De alguna manera el caso de Guanacaste emula esta pulsión, una estética del desamparo en la quedó de forma estereotipada su sabana o su símbolo fundamental –el árbol de Guanacaste– confundido insistentemente con otros, lo que sugiere una especie de confusión histórica. El árbol que da nombre a la provincia, debe el suyo a la etimología de dos vocablos aztecas que se traducen como “el árbol que escucha” (por la forma de oreja de sus semillas). Este aporte desde el territorio de lo simbólico insiste en el silenciamiento de algo o alguien que ha estado más destinado a oír que hablar. A ser relatado, más que relatarse a sí mismo. 

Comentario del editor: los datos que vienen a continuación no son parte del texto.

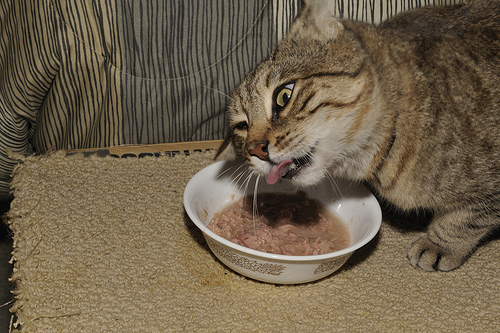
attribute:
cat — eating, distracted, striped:
[216, 0, 500, 270]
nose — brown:
[247, 141, 271, 161]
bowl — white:
[183, 157, 383, 284]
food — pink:
[200, 185, 351, 258]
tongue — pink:
[266, 159, 294, 183]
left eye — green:
[271, 80, 299, 119]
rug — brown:
[1, 145, 500, 332]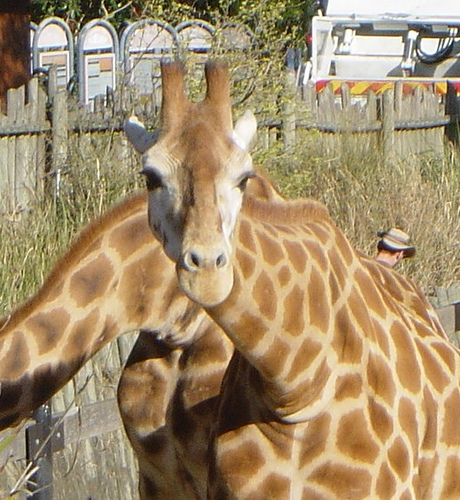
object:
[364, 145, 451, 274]
weeds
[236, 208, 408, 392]
neck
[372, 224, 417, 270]
man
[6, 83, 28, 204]
wooden posts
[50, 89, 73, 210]
post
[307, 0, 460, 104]
truck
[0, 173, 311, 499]
giraffe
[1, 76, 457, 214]
fence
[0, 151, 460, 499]
ground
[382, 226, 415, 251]
hat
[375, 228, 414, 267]
head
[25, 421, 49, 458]
hinge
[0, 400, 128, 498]
door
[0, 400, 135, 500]
fence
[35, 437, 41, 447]
screws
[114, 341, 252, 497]
abdomen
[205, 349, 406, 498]
abdomen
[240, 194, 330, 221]
bristles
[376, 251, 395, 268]
neck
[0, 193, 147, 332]
bristles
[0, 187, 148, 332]
neck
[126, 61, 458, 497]
giraffe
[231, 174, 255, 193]
eye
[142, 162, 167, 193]
eye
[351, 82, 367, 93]
yellow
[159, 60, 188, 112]
horn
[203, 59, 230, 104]
horn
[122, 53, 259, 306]
head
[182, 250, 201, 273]
nostrils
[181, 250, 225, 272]
nose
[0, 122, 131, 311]
grass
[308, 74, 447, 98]
stripe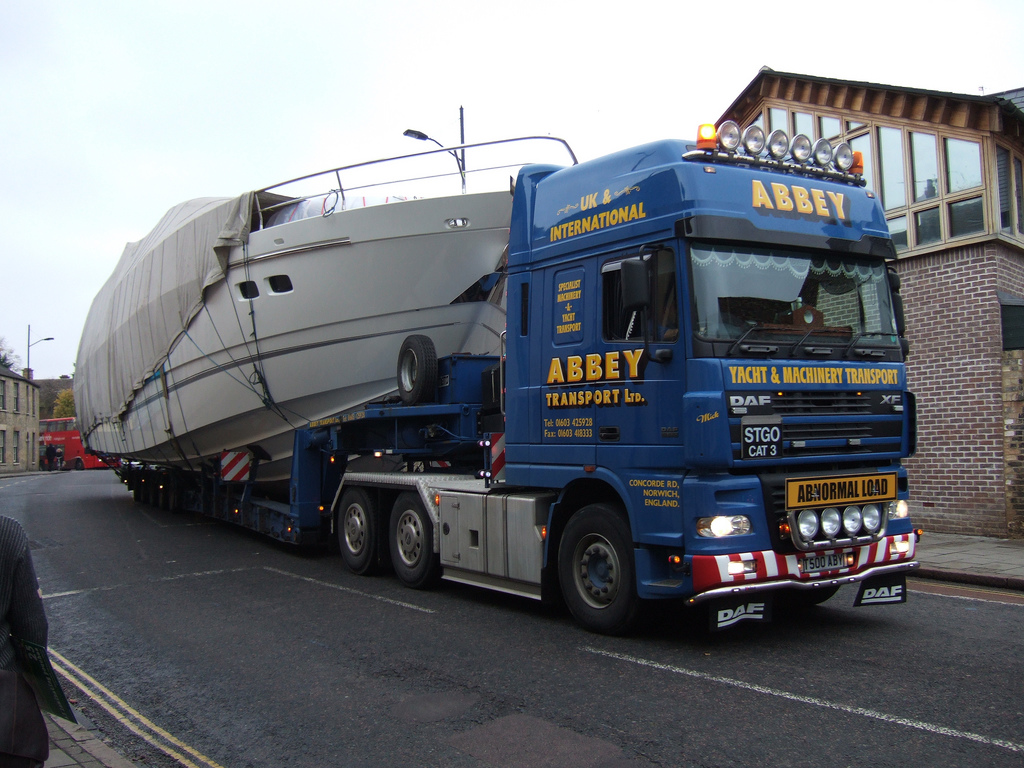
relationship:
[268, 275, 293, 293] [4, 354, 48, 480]
window on a building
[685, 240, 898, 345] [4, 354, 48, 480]
window on a building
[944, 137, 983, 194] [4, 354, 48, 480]
window on a building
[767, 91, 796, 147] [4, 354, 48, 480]
window on a building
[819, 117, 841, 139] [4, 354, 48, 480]
window on a building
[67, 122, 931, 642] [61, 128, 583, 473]
truck for moving wide loads and heavy equipment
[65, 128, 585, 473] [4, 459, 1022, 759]
boat transported road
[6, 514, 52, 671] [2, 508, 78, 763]
arm of person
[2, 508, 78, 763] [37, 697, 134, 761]
person watching from sidewalk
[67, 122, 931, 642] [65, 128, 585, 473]
truck carrying boat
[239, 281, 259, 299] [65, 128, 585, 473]
window on boat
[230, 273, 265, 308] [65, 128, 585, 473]
window on boat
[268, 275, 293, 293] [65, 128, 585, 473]
window on boat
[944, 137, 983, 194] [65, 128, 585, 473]
window on boat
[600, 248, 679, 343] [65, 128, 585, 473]
window on boat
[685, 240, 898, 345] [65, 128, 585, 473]
window on boat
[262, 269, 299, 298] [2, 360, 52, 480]
window on building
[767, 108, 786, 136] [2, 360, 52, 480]
window on building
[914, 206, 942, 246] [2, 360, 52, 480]
window on building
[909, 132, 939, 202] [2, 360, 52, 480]
window on building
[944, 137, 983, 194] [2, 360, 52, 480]
window on building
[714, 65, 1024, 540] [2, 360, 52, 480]
brick building on building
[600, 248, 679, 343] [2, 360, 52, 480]
window on building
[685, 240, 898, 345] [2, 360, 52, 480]
window on building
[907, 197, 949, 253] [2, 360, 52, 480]
window on building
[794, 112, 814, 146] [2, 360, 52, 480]
window on building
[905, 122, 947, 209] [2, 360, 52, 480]
window on building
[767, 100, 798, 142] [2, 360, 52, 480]
window on building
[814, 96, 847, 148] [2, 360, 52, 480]
window on building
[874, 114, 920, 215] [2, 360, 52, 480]
window on building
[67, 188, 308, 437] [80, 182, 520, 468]
canvas on cabin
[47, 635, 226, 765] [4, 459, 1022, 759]
double line on road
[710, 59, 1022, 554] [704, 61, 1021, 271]
brick building has second floor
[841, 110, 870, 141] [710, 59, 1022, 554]
window has brick building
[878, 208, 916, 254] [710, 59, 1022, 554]
window has brick building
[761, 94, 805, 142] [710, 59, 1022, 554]
window has brick building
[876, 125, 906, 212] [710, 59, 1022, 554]
window has brick building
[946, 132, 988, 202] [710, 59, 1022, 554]
window has brick building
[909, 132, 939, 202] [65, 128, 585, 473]
window on boat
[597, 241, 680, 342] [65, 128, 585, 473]
window on boat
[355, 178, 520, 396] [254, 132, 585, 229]
boat's bow has railing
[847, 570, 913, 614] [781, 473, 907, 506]
sign says abnormal load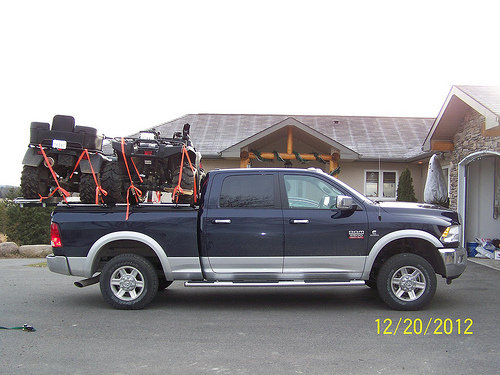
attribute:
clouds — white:
[1, 6, 488, 71]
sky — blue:
[0, 7, 500, 114]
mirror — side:
[337, 193, 355, 212]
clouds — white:
[182, 49, 233, 102]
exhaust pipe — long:
[71, 265, 106, 290]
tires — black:
[98, 251, 435, 309]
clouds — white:
[352, 42, 422, 82]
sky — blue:
[19, 43, 490, 129]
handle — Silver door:
[292, 217, 310, 224]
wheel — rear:
[97, 251, 160, 311]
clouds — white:
[2, 35, 50, 74]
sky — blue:
[183, 1, 317, 53]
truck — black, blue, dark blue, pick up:
[53, 160, 469, 318]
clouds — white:
[8, 2, 498, 195]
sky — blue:
[135, 12, 431, 97]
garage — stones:
[441, 122, 498, 268]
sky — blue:
[0, 0, 499, 83]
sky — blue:
[0, 8, 498, 186]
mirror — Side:
[340, 190, 361, 217]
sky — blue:
[0, 10, 484, 104]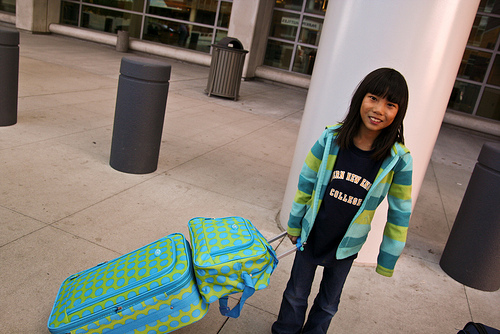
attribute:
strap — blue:
[219, 291, 263, 323]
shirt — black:
[306, 136, 382, 250]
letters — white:
[330, 168, 371, 209]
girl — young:
[301, 48, 453, 332]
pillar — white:
[274, 1, 481, 267]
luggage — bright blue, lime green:
[38, 213, 291, 332]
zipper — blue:
[69, 278, 191, 332]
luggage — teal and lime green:
[42, 208, 311, 332]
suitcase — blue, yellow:
[35, 233, 204, 331]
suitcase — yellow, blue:
[176, 200, 295, 317]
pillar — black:
[80, 47, 203, 207]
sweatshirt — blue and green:
[286, 117, 414, 276]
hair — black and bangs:
[337, 67, 406, 153]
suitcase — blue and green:
[46, 225, 287, 324]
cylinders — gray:
[108, 57, 165, 175]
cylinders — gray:
[437, 139, 499, 294]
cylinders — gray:
[1, 28, 21, 126]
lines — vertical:
[212, 51, 241, 96]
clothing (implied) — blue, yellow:
[286, 124, 413, 277]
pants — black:
[266, 263, 330, 334]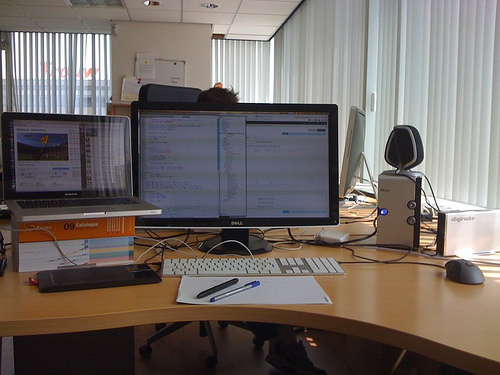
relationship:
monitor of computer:
[129, 103, 338, 225] [127, 103, 350, 276]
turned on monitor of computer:
[129, 103, 338, 225] [127, 103, 350, 276]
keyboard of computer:
[162, 257, 345, 275] [127, 103, 350, 276]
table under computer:
[1, 223, 496, 333] [127, 103, 350, 276]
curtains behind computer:
[220, 36, 498, 203] [127, 103, 350, 276]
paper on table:
[183, 275, 324, 307] [1, 223, 496, 333]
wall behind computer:
[117, 20, 212, 100] [127, 103, 350, 276]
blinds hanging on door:
[3, 33, 108, 116] [3, 32, 112, 117]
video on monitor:
[15, 132, 69, 163] [3, 118, 126, 198]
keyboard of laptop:
[17, 196, 144, 210] [0, 112, 160, 218]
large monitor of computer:
[129, 103, 338, 225] [127, 103, 350, 276]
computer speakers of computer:
[373, 124, 423, 251] [127, 103, 350, 276]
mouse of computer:
[444, 258, 485, 286] [127, 103, 350, 276]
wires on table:
[146, 230, 227, 259] [1, 223, 496, 333]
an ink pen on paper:
[196, 277, 260, 302] [183, 275, 324, 307]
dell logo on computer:
[228, 220, 248, 228] [127, 103, 350, 276]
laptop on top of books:
[0, 112, 160, 218] [10, 217, 139, 267]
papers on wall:
[130, 52, 156, 81] [117, 20, 212, 100]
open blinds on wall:
[3, 33, 108, 116] [5, 31, 265, 117]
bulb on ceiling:
[145, 1, 161, 8] [3, 2, 288, 42]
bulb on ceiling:
[200, 1, 223, 13] [3, 2, 288, 42]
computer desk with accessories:
[1, 223, 496, 333] [25, 226, 487, 293]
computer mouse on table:
[444, 258, 485, 286] [1, 223, 496, 333]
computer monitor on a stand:
[129, 103, 338, 225] [200, 227, 276, 255]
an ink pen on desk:
[196, 277, 260, 302] [1, 223, 496, 333]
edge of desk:
[5, 314, 184, 334] [1, 223, 496, 333]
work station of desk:
[8, 106, 485, 289] [1, 223, 496, 333]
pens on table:
[197, 277, 260, 301] [1, 223, 496, 333]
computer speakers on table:
[380, 125, 422, 244] [1, 223, 496, 333]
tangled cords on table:
[146, 230, 227, 259] [1, 223, 496, 333]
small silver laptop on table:
[0, 112, 160, 218] [1, 223, 496, 333]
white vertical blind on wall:
[3, 33, 108, 116] [5, 31, 265, 117]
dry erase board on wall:
[136, 59, 187, 88] [117, 20, 212, 100]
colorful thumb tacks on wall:
[136, 76, 144, 85] [117, 20, 212, 100]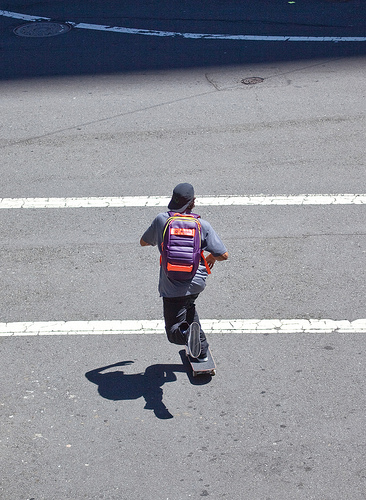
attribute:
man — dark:
[137, 184, 227, 363]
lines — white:
[0, 8, 364, 43]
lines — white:
[1, 191, 364, 207]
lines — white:
[1, 318, 364, 337]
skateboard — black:
[186, 346, 217, 381]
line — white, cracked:
[0, 169, 364, 224]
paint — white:
[262, 185, 356, 211]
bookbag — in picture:
[159, 211, 202, 285]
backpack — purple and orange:
[159, 215, 202, 281]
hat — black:
[163, 180, 196, 213]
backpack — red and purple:
[158, 211, 210, 282]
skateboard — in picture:
[180, 337, 219, 376]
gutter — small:
[222, 69, 255, 90]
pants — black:
[159, 291, 207, 338]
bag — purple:
[157, 212, 202, 278]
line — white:
[29, 189, 80, 265]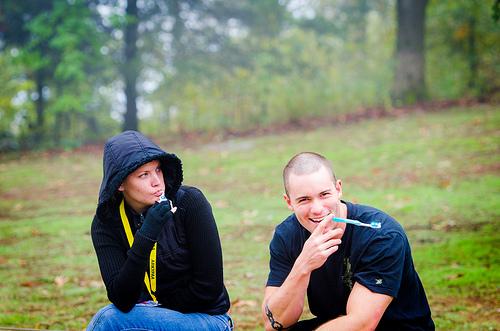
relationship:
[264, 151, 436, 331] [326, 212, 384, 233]
man holding tooth brush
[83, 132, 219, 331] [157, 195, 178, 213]
girl holding tooth brush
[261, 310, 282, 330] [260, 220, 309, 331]
tattoo on arm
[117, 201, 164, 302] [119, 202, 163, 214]
lanyard hanging around neck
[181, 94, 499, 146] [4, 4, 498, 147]
leaves are laying along tree line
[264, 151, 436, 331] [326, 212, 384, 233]
guy holding tooth brush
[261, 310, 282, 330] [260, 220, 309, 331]
tattoo around arm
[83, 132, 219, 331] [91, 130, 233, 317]
person wearing a hoodie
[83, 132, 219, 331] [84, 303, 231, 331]
person wearing jeans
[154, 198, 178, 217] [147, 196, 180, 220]
glove on hand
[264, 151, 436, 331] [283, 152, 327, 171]
man has short hair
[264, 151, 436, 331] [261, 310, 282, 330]
man has a tattoo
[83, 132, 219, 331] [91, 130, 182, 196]
woman wearing a hood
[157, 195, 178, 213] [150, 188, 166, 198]
tooth brush in a womans mouth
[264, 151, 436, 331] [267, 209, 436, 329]
man wearing a blue shirt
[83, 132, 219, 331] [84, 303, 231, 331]
woman wearing blue jeans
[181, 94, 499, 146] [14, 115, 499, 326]
leaves are on ground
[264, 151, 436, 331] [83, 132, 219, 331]
man sitting next to a woman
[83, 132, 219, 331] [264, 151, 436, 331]
woman sitting next to a man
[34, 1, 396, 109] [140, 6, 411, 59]
sky peeking through branches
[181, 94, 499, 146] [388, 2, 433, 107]
leaves are off tree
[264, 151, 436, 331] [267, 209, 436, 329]
shirt wearing a blue shirt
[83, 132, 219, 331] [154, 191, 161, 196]
lady brushing her teeth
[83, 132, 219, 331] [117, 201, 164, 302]
woman wearing a yellow necklace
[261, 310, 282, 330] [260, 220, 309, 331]
tattoo on mans arm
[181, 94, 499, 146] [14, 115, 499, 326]
leaves are on grass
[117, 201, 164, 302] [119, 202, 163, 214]
string around a womans neck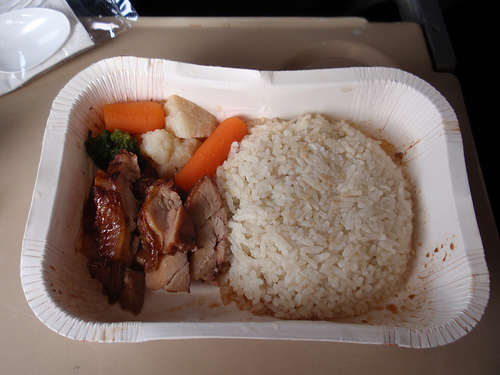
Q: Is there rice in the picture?
A: Yes, there is rice.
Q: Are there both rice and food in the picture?
A: Yes, there are both rice and food.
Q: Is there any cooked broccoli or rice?
A: Yes, there is cooked rice.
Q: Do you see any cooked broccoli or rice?
A: Yes, there is cooked rice.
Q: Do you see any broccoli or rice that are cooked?
A: Yes, the rice is cooked.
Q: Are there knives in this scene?
A: No, there are no knives.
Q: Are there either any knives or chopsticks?
A: No, there are no knives or chopsticks.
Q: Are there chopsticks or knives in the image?
A: No, there are no knives or chopsticks.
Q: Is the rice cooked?
A: Yes, the rice is cooked.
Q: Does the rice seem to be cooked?
A: Yes, the rice is cooked.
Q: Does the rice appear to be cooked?
A: Yes, the rice is cooked.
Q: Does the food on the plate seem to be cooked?
A: Yes, the rice is cooked.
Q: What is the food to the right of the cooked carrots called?
A: The food is rice.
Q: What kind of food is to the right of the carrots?
A: The food is rice.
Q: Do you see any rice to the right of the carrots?
A: Yes, there is rice to the right of the carrots.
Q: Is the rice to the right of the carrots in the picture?
A: Yes, the rice is to the right of the carrots.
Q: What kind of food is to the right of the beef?
A: The food is rice.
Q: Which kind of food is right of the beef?
A: The food is rice.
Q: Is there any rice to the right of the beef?
A: Yes, there is rice to the right of the beef.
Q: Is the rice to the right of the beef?
A: Yes, the rice is to the right of the beef.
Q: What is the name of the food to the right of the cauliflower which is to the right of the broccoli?
A: The food is rice.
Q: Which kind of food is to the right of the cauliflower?
A: The food is rice.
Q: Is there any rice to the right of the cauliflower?
A: Yes, there is rice to the right of the cauliflower.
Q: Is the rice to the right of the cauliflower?
A: Yes, the rice is to the right of the cauliflower.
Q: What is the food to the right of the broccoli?
A: The food is rice.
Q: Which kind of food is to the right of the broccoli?
A: The food is rice.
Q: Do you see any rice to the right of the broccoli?
A: Yes, there is rice to the right of the broccoli.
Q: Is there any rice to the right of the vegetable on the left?
A: Yes, there is rice to the right of the broccoli.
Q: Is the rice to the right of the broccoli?
A: Yes, the rice is to the right of the broccoli.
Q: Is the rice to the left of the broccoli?
A: No, the rice is to the right of the broccoli.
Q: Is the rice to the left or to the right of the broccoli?
A: The rice is to the right of the broccoli.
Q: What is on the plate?
A: The rice is on the plate.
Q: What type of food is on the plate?
A: The food is rice.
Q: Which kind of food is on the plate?
A: The food is rice.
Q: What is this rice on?
A: The rice is on the plate.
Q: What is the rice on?
A: The rice is on the plate.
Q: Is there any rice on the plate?
A: Yes, there is rice on the plate.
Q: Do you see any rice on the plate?
A: Yes, there is rice on the plate.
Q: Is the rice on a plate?
A: Yes, the rice is on a plate.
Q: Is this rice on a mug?
A: No, the rice is on a plate.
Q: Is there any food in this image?
A: Yes, there is food.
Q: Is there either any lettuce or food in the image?
A: Yes, there is food.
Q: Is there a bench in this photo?
A: No, there are no benches.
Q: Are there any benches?
A: No, there are no benches.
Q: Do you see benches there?
A: No, there are no benches.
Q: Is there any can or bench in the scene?
A: No, there are no benches or cans.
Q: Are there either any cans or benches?
A: No, there are no benches or cans.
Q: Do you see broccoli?
A: Yes, there is broccoli.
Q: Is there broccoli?
A: Yes, there is broccoli.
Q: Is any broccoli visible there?
A: Yes, there is broccoli.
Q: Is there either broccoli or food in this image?
A: Yes, there is broccoli.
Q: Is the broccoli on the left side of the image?
A: Yes, the broccoli is on the left of the image.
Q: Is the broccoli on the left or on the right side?
A: The broccoli is on the left of the image.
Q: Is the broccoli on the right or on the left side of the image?
A: The broccoli is on the left of the image.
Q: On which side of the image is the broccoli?
A: The broccoli is on the left of the image.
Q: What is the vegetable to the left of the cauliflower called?
A: The vegetable is broccoli.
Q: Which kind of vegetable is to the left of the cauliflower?
A: The vegetable is broccoli.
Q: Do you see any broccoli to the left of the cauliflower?
A: Yes, there is broccoli to the left of the cauliflower.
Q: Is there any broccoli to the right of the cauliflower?
A: No, the broccoli is to the left of the cauliflower.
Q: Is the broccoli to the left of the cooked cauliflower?
A: Yes, the broccoli is to the left of the cauliflower.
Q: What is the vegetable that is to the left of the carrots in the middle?
A: The vegetable is broccoli.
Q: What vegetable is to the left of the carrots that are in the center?
A: The vegetable is broccoli.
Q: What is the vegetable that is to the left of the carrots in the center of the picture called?
A: The vegetable is broccoli.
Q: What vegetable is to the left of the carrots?
A: The vegetable is broccoli.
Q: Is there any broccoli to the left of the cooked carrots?
A: Yes, there is broccoli to the left of the carrots.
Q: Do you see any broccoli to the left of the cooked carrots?
A: Yes, there is broccoli to the left of the carrots.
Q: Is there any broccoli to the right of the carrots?
A: No, the broccoli is to the left of the carrots.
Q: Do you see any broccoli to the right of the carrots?
A: No, the broccoli is to the left of the carrots.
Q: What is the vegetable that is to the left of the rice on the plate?
A: The vegetable is broccoli.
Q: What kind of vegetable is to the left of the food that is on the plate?
A: The vegetable is broccoli.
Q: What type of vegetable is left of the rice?
A: The vegetable is broccoli.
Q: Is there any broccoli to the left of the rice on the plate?
A: Yes, there is broccoli to the left of the rice.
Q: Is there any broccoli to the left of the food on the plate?
A: Yes, there is broccoli to the left of the rice.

Es cierto que el arte degenera cuando se aproxima a la condición de jardinería, especialmente cuando no repara en la conciencia de clase o ideología que esos lugares comportan. Advertimos una oposición clara entre las earthworks smithsonianas y el jardín inglés: “No son accesibles; no existen para el placer o la evasión; son explícitamente entrópicas en vez de crear la ilusión de eternidad; implican una crítica teórica del humanismo que es esencial en la estética del jardín” . Clachar, al modo de un Smithson se adentró con su “Guanacaste” en lo que llama los problemas abismales del jardín, que no entiende como un lugar utópico o paradisíaco, sino como un ámbito en el que puede surgir lo adverso, perdido aquel ideal del ‘jardín de la virtud’. Clachar nos aleja por un momento de nuestro destino, los torture gardens. Cuando los jardines históricos han sido reemplazados por los sitios del tiempo o, en términos más crudos, por los basureros, existe una especie de paisaje emancipador. Un paisaje con voz propia, que se cansa de ser solamente el soporte del discurso externo y pretende en toda su grandilocuencia formal, hablar de sí mismo. Una nueva noción del paisaje, de territorio, que está definido por los campos intelectuales de acción que el arte propone, más que por nociones estrictamente geográficas. Podríamos decir que Clachar instaura aquí la génesis de una “botánica política” y de un “paisaje sentimental”.

 

La artista sabe que, más que el registro fotográfico del árbol y la imagen de su grandeza, el acto del arte estuvo –y siempre ha estado– allí, en esa recreación contemplativa en diálogo con la Naturaleza (en su acepción más amplia). En ese regreso al espejo, la historia y la costumbre, incluso la sana costumbre de escuchar a otros. Como un cartógrafo, Clachar une las partes y hace un mapa personal, que nunca es todo sino “la suma de muchos, pequeños, insignificantes e invisibles” algo. En esa edificación mítica, ese dibujo sin contornos específico que es su mapa de Guanacaste, dedujo que la geografía es tiempo. Pues supo que la sombra es sólo algo que sucede y se da, no se define ni se construye… y que somos además parte de ella.  Los axiomas no son, nunca, suficientemente viejos.

Todo esto que ya sabe lo traduce Karen Clachar en arte. Parece inevitable. 

Inevitable como la verdad. Inevitable como la sombra.

 

Clara Astiasarán

Santa Ana, Costa Rica, abril de 2009, D.C.